Today’s major survey by the British Medical Association also casts serious doubt on the accuracy of government statistics on A&E waiting times. Three-quarters of hospitals say that they use a range of tactics during monitoring periods to manipulate the figures.
Half say that extra staff have been brought in during weeks in which monitoring takes place, while a quarter admitted that non-emergency surgery was cancelled. One in six hospitals even resorts to the “direct manipulation of the data” to make it appear that they have met the A&E target.
The news turns the spotlight on government claims about NHS improvements, pushing health to the top of the election agenda. It also comes the day after Tony Blair was publicly criticised by a gynaecologist who told him that target-setting in A&E was “actually jeopardising patient care”.
Amara Sohail from Basingstoke said: “As someone working within the system, we don’t see more money coming in. Targets don’t work.”
She said that the pressure on emergency medical staff would lead to “serious mistakes”.
Mr Blair told her: “If you went back a few years, I think most people would say that accident and emergency departments are a lot better than they were.” He added that he was prepared to look again at the issue of A&E waiting times to ensure that they were “sufficiently flexible”.

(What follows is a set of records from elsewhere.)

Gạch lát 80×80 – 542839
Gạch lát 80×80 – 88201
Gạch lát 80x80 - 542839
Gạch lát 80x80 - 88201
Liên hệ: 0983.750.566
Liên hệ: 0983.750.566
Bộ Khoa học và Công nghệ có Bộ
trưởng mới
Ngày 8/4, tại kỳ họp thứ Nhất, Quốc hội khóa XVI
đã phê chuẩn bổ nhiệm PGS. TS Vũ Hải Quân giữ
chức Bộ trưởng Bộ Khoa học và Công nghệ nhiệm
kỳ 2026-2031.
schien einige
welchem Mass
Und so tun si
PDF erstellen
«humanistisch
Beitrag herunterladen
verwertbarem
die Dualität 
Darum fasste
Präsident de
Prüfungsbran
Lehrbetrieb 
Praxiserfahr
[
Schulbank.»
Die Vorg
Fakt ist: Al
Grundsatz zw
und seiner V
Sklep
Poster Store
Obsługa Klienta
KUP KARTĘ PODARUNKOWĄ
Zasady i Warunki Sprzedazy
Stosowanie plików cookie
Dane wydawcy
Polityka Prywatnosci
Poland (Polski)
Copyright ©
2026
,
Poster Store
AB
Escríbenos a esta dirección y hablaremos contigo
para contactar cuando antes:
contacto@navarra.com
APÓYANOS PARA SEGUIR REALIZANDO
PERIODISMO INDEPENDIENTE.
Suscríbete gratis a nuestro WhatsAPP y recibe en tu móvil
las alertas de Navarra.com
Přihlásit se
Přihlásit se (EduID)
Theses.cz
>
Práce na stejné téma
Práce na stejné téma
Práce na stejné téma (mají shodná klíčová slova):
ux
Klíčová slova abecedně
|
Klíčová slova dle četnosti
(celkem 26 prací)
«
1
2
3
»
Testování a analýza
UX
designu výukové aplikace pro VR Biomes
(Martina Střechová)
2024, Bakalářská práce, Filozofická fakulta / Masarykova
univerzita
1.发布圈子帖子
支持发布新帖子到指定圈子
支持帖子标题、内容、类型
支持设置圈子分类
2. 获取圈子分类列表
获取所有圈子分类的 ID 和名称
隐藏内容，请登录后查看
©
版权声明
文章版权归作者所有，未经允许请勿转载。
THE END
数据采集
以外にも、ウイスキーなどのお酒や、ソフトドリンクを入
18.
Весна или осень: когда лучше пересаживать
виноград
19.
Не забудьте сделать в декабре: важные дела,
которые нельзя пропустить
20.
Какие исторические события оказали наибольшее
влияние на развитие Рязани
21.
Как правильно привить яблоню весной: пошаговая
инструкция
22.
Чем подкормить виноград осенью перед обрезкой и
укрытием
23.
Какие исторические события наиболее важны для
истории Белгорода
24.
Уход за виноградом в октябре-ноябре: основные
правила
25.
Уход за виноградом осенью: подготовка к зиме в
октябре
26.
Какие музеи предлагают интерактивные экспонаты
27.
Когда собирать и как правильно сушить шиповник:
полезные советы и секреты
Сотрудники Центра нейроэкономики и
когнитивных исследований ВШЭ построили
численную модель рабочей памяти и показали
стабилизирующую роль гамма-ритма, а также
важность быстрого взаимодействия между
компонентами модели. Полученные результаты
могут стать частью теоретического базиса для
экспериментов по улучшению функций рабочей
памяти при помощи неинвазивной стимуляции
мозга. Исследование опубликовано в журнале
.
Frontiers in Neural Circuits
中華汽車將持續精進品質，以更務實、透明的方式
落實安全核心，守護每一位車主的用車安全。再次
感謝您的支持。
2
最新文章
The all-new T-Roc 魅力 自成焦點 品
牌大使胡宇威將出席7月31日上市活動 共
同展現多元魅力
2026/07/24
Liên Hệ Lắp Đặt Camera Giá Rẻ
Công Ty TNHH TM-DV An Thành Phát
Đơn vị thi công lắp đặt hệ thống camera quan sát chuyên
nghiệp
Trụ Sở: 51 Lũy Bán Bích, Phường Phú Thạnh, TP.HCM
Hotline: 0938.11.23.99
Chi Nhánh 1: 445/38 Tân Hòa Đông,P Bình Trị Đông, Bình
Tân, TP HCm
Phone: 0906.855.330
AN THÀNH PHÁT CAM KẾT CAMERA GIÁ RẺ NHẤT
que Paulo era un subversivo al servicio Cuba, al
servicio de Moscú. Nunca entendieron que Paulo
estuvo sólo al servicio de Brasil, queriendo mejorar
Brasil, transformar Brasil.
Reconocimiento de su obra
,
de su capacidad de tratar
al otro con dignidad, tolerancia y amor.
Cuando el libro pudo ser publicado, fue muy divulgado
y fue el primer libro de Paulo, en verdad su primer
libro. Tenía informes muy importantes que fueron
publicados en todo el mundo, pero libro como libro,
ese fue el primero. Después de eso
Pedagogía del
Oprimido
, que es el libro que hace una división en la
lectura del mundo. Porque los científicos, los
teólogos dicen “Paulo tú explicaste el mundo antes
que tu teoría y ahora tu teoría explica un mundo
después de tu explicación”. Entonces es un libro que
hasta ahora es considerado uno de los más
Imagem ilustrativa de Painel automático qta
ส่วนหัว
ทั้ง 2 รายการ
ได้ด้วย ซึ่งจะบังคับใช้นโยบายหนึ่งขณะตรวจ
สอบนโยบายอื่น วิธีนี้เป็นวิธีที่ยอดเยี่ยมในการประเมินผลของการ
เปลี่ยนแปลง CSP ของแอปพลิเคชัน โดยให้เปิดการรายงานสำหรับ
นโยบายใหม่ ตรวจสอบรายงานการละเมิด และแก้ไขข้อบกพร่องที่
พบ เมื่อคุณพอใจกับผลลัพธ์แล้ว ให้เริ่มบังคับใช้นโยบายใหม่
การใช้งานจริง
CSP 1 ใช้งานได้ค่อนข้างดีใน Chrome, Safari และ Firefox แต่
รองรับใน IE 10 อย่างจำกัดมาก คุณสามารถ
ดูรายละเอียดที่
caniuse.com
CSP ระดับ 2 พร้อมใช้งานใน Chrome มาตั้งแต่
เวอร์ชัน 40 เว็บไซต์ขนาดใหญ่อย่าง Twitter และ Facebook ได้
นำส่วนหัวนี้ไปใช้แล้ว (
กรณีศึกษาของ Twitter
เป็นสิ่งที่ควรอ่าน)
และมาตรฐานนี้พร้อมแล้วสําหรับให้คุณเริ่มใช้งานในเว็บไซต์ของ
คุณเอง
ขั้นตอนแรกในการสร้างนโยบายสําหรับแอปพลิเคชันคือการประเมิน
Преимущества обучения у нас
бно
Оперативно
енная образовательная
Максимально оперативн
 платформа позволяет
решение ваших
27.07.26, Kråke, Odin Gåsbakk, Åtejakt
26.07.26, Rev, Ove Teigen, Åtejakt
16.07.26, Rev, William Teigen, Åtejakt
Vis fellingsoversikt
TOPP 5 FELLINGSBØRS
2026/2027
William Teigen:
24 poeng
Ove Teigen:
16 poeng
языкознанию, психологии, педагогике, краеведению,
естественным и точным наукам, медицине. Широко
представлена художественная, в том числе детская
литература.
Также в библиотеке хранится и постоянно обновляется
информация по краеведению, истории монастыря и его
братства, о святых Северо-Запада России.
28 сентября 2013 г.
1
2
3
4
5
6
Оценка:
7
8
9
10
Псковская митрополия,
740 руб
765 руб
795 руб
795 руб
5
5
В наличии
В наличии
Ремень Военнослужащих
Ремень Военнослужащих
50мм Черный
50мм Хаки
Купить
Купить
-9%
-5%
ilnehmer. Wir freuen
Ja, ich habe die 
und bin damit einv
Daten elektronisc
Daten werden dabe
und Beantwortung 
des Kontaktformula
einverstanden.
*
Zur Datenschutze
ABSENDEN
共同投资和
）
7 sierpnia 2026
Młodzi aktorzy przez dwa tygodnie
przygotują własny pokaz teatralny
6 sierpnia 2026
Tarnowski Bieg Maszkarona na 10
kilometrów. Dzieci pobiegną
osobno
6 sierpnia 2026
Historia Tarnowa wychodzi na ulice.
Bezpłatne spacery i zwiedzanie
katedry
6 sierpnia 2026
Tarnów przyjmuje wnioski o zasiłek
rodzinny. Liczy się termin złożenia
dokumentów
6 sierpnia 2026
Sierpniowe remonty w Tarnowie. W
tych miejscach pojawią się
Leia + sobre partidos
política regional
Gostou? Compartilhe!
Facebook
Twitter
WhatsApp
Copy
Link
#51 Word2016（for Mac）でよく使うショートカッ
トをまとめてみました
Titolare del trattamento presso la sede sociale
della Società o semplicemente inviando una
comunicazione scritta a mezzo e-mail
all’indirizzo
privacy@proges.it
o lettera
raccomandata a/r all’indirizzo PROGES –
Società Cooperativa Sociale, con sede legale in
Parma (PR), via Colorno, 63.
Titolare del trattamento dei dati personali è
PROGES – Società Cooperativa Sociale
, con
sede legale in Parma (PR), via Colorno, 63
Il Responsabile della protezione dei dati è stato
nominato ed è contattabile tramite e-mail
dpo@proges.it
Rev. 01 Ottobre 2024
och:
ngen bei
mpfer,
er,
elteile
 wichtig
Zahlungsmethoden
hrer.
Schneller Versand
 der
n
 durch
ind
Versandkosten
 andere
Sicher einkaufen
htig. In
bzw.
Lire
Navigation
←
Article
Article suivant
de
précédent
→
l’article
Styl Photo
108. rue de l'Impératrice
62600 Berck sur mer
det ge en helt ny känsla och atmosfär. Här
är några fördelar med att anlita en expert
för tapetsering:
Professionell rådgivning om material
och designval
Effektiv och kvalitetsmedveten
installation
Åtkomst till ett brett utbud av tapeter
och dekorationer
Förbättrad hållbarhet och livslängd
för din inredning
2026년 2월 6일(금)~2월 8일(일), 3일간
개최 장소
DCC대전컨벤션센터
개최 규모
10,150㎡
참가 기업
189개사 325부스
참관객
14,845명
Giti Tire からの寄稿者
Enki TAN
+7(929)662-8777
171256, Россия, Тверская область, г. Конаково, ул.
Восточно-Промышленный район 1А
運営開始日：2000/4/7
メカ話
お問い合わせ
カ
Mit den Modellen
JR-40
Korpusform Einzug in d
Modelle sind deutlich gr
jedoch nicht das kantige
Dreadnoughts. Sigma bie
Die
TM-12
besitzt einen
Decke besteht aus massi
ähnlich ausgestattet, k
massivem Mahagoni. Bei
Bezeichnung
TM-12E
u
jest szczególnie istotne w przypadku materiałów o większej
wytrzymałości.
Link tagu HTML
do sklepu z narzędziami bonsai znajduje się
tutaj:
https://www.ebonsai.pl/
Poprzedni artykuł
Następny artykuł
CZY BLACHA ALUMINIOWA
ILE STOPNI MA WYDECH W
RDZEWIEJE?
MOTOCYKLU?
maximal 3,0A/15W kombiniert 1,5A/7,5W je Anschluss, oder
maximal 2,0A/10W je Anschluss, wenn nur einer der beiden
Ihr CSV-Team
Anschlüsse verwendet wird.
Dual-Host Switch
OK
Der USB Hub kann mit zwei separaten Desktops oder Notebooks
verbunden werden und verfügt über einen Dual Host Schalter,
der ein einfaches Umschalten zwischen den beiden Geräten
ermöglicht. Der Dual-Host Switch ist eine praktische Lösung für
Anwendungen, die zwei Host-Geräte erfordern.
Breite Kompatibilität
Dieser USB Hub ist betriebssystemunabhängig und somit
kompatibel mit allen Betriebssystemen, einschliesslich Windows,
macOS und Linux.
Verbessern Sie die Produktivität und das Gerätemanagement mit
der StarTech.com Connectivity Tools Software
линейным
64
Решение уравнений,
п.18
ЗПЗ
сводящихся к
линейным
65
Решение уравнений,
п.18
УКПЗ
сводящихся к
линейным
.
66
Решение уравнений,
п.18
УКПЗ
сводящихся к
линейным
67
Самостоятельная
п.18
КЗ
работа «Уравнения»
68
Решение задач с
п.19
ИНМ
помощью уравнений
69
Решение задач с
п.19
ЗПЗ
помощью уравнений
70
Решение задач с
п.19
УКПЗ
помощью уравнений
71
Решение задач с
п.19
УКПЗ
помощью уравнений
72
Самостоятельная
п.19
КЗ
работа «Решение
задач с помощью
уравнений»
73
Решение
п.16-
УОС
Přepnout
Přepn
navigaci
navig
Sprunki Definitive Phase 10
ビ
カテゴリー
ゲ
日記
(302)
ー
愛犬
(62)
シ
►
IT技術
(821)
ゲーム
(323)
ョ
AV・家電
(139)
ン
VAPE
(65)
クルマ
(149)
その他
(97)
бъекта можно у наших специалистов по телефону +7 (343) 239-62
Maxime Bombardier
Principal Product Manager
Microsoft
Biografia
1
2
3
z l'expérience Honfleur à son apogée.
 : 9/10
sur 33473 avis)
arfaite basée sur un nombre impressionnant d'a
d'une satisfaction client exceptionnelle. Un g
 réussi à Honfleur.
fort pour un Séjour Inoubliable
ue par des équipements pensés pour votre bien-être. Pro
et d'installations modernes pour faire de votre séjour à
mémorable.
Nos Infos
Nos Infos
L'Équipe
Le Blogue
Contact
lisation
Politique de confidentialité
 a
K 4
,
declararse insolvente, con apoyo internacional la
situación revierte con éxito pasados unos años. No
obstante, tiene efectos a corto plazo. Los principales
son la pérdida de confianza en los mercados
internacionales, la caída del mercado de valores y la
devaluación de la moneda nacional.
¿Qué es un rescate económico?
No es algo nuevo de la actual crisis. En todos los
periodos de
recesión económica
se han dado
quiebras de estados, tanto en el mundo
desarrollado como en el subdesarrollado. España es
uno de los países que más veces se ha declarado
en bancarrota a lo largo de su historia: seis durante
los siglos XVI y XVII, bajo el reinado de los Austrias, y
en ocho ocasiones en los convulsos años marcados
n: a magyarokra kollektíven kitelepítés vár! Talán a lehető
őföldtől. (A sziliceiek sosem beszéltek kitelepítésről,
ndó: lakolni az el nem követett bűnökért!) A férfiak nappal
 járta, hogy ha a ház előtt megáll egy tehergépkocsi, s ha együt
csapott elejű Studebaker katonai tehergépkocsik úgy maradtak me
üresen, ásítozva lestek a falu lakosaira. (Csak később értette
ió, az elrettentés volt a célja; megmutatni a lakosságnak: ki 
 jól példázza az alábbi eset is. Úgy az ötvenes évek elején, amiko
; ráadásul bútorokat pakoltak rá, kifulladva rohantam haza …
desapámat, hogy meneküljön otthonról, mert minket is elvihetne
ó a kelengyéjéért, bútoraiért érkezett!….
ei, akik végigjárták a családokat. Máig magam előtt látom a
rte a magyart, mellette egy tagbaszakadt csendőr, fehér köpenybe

The target — that 98 per cent of patients be seen, treated, admitted or discharged within four hours — is due to come into force at the end of this month. The Government says that by the end of last year 96.8 per cent of patients were being seen within this time.
But the survey backs data collected from patients by the Healthcare Commission, which also suggested that targets were far from being achieved.
The claim has met with an angry response from the Government. John Hutton, the Health Minister, said it gave “a deliberately distorted picture of the changes that have taken place in A&E departments”.
He went on: “Chief executives of NHS trusts are responsible for signing off their performance data. If any doctors have concerns about patient care or fiddling of figures, they have a clinical duty to take them up with their medical director or chief executive or, failing that, with their strategic health authority or the Department of Health. To date we have received no formal complaints.”
The survey was sent to all 200 A&E departments in England, and 163 of them replied. Of the half that said they had failed to meet the Government’s 97 per cent end-of-year target, most cited a lack of beds, delays in accessing specialist opinion or diagnostic services and staff shortages.
Of departments which said there had been problems, just over half said patients had been moved to inappropriate areas simply to get them out of A&E within four hours, and 40 per cent said patients had been discharged before they were adequately assessed; 27 per cent said care of the seriously ill or injured had been compromised.
Donald MacKechnie, chairman of the BMA’s A&E committee, said that he doubted this 98 per cent target was feasible. “It is absolutely right that patients visiting A&E are seen and treated as quickly as possible but not if staff are being forced to make inappropriate decisions and patient care is compromised,” he said.